An example of head and neck CTA image, along with major vessels. (a) A coronal slice of CTA; (b) A 3D vessel mask consisting of all major head and neck vessels; (c) 13 annotated segments: AO, BCT, L/R CCA, L/R ICA, L/R VA, and BA in the neck and L/R MCA, ACA and PCA in the head; (d) Point cloud representation of the head and neck vessels.

In the literature, traditional techniques have been developed for head and neck vessels segmentation [1, 2] from CTA images, as well as for cerebral vasculature segmentation and labeling [3, 4] from MRA images. Convolutional neural networks (CNNs) have also been developed for this purpose [5]. However, despite of these efforts, CNN-based segmentation still encounters great challenges in handling complicated structures. Particularly, although, because of the nature of spatial convolution, CNN-based techniques outperform many traditional algorithms for blob or larger region segmentation, the complicated shapes such as vessels and surfaces have to be considered specifically by re-designing the networks or the loss functions. Thus, head and neck vessel segmentation and labeling from CTA images remain an open field to be explored.

Possible vital techniques to tackle this problem is to effectively consider spatial relationship among vascular points. Recently, point cloud learning has attracted much attention in 3D data processing [6]. As shown in Fig. 1(d), point cloud representation of head and neck vessels allows for quantification of spatial relationship among points in vascular structures, as well as effective extraction of vessel by leveraging their spatial information in the entire volume. Previous point cloud methods [7,8,9] have shown impressive performance in 3D classification and segmentation. Balsiger et al. [10] reported the improved volumetric segmentation of peripheral nerves from magnetic resonance neurography (MRN) images by point cloud learning. However, compared to peripheral nerves, head and neck vessels have more complicated structures. On the other hand, graph convolutional network (GCN) has already been used in vessel segmentation in the literature [11,12,13,14], for learning tree-like graph structures in the images.

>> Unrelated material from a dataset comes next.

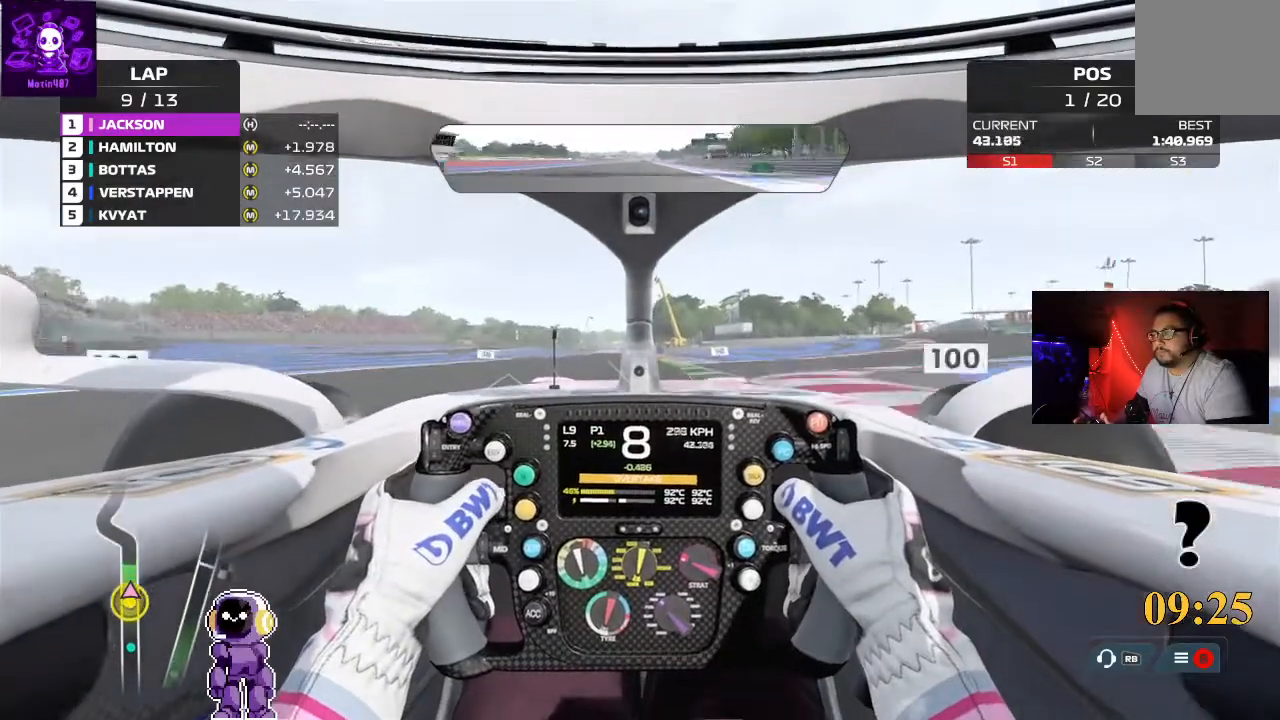
{"buttons": [], "left_stick": "center", "right_stick": "center", "events": [[433, "L2", "up"]]}
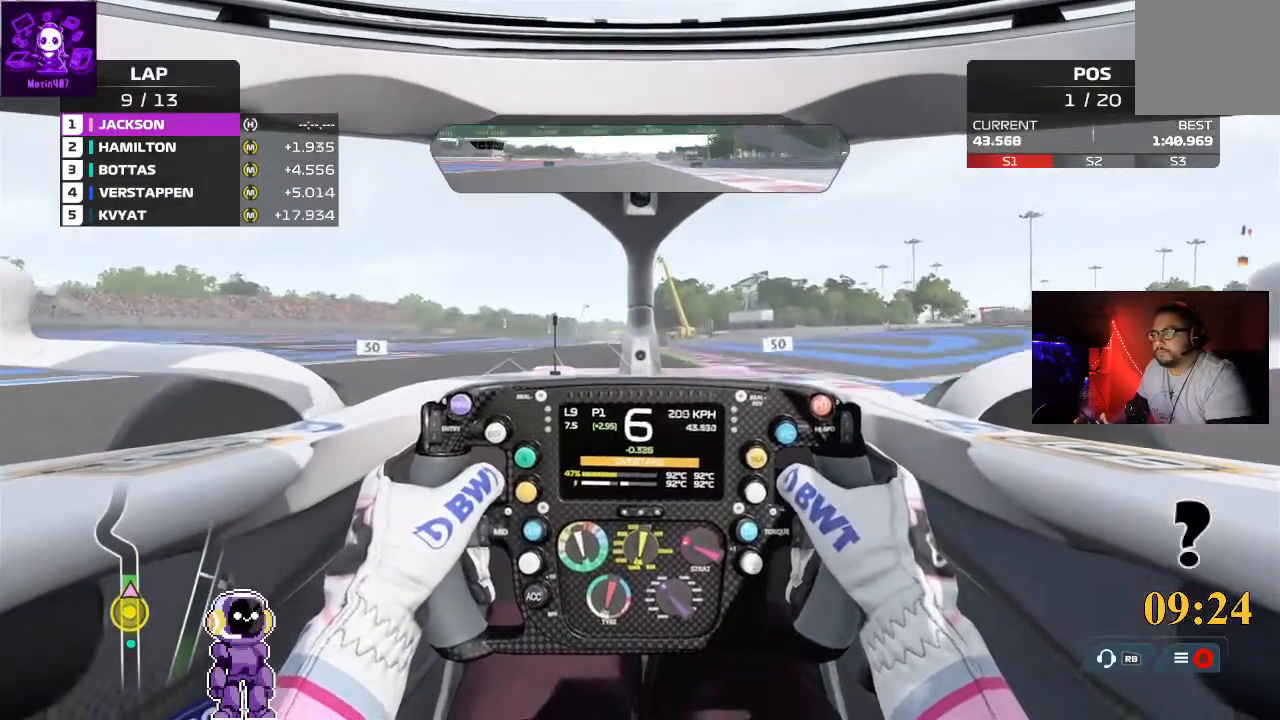
{"buttons": [], "left_stick": "center", "right_stick": "center", "events": [[100, "L2", "down"], [267, "L2", "up"], [400, "L2", "down"], [500, "L2", "up"]]}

In this paper, we propose a GCN-based point cloud learning framework to improve CNN-based vessel segmentation and further perform vessel labeling. Specially, the first point cloud network, named as I, is used for two-class classification to improve vessel segmentation and the second point cloud network (joint with GCN), names as II, is employed for thirteen-class classification to label vessel segments. The proposed method incorporates 1) the advantage of GCN to utilize the prior knowledge of tree-like tubular structures of vessels and 2) the advantage of point cloud-based networks to handle the whole image volume, and learns anatomical shapes to obtain accurate vessel segmentation and labeling. The performance of our proposed method is evaluated on 72 subjects, by using the overlapping ratio as a metric to evaluate binary segmentation and labeling of vessels.

Fig. 2.
figure 2

Overview of the proposed method.

2 Method

Figure 2 shows the overall workflow of the proposed method, with two stages:

Fig. 3.
figure 3

The proposed GCN-based point cloud network (the point cloud network II). (a) The point cloud network I utilized to improve binary segmentation of vessels, and (b) GCN branch.

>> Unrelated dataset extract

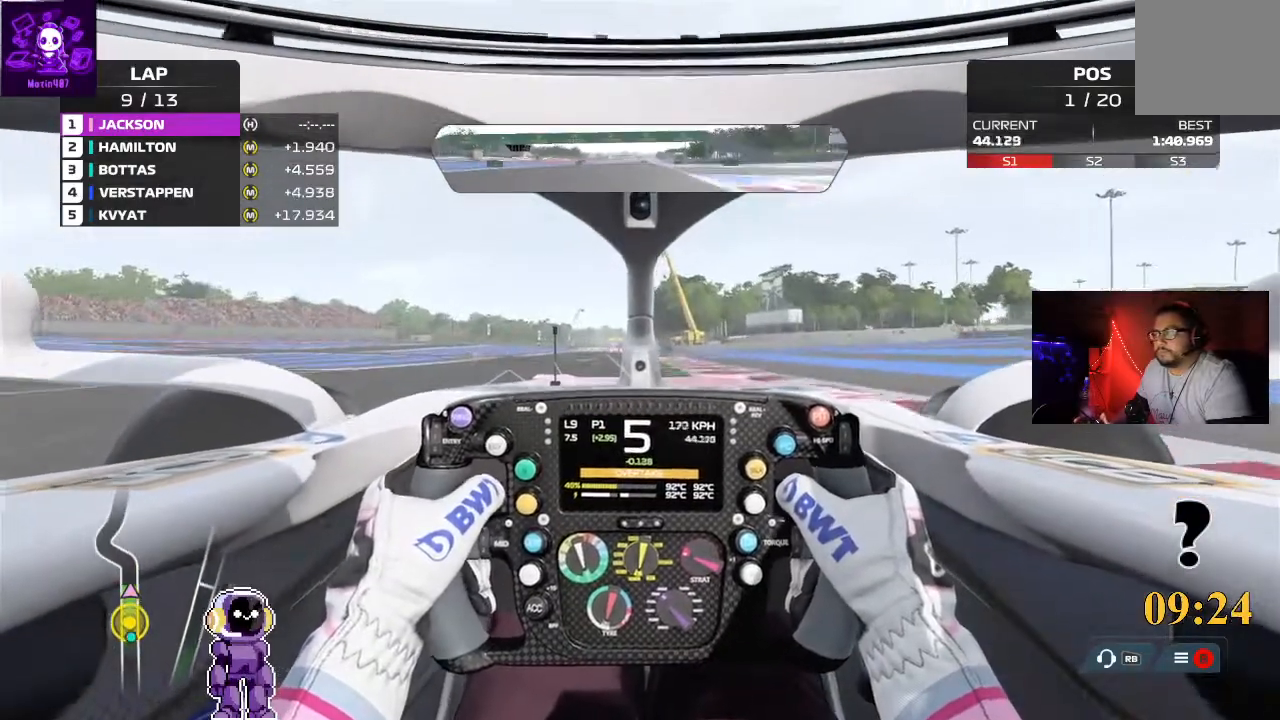
{"buttons": [], "left_stick": "down-left", "right_stick": "center", "events": [[200, "L2", "down"], [367, "L2", "up"], [400, "left_stick", "down-left"]]}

1) Vessel segmentation with point cloud refinement. In particular, a V-Net [16] model is first applied for coarse vessel segmentation, from which the point cloud is constructed. Then, the first point cloud network I is applied to refining the coarse segmentation.

2) Anatomical labeling with GCN-based point cloud network. A GCN-based point cloud network II is constructed to further label the vessels into 13 major segments. The detailed architecture of the GCN-based point cloud network is shown in Fig. 3.

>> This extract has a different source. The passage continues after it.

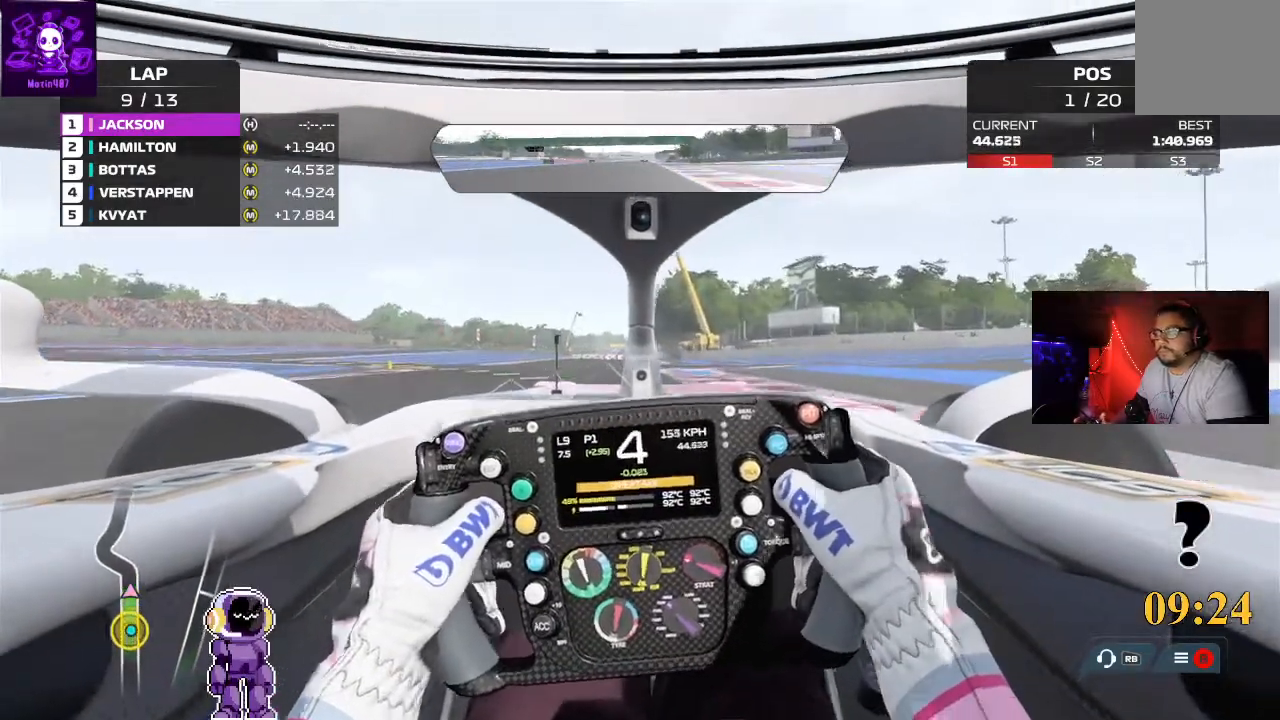
{"buttons": [], "left_stick": "down-left", "right_stick": "center", "events": []}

2.1 Vessel Segmentation Refinement with Point Cloud Network

Coarse Vessel Segmentation. A V-Net is trained to delineate the coarse head and neck vessels as initialization of our proposed method. In particular, we dilate the ground-truth mask (labeled by radiologists) to expand the vessel segmentation area for ensuring inclusion of all vessel voxels (even with high false positive segmentations). Using the dilated masks to train the V-Net network, vessel segmentation can be performed, for generating a probability map \(I_Q\) for each image.

Point Cloud Construction. A vessel point cloud P as shown in Fig. 2(a) can be constructed from the aforementioned probability map \(I_Q\) by setting a threshold \(\theta \). Note that the amount of points depends on the output of V-Net and also the size of the object to be segmented. We denote the point cloud P as \(P=[p_{1}, p_{2}, ..., p_{N}]\) with N points \(p_{i} \in R^{3}\). Each voxel \(v \in I_{Q}\) with its probability \(q \in [0, 1]\) larger than \(\theta \) is set as a point \(p_{i} = (x, y, z)\), which are the Cartesian coordinates of v.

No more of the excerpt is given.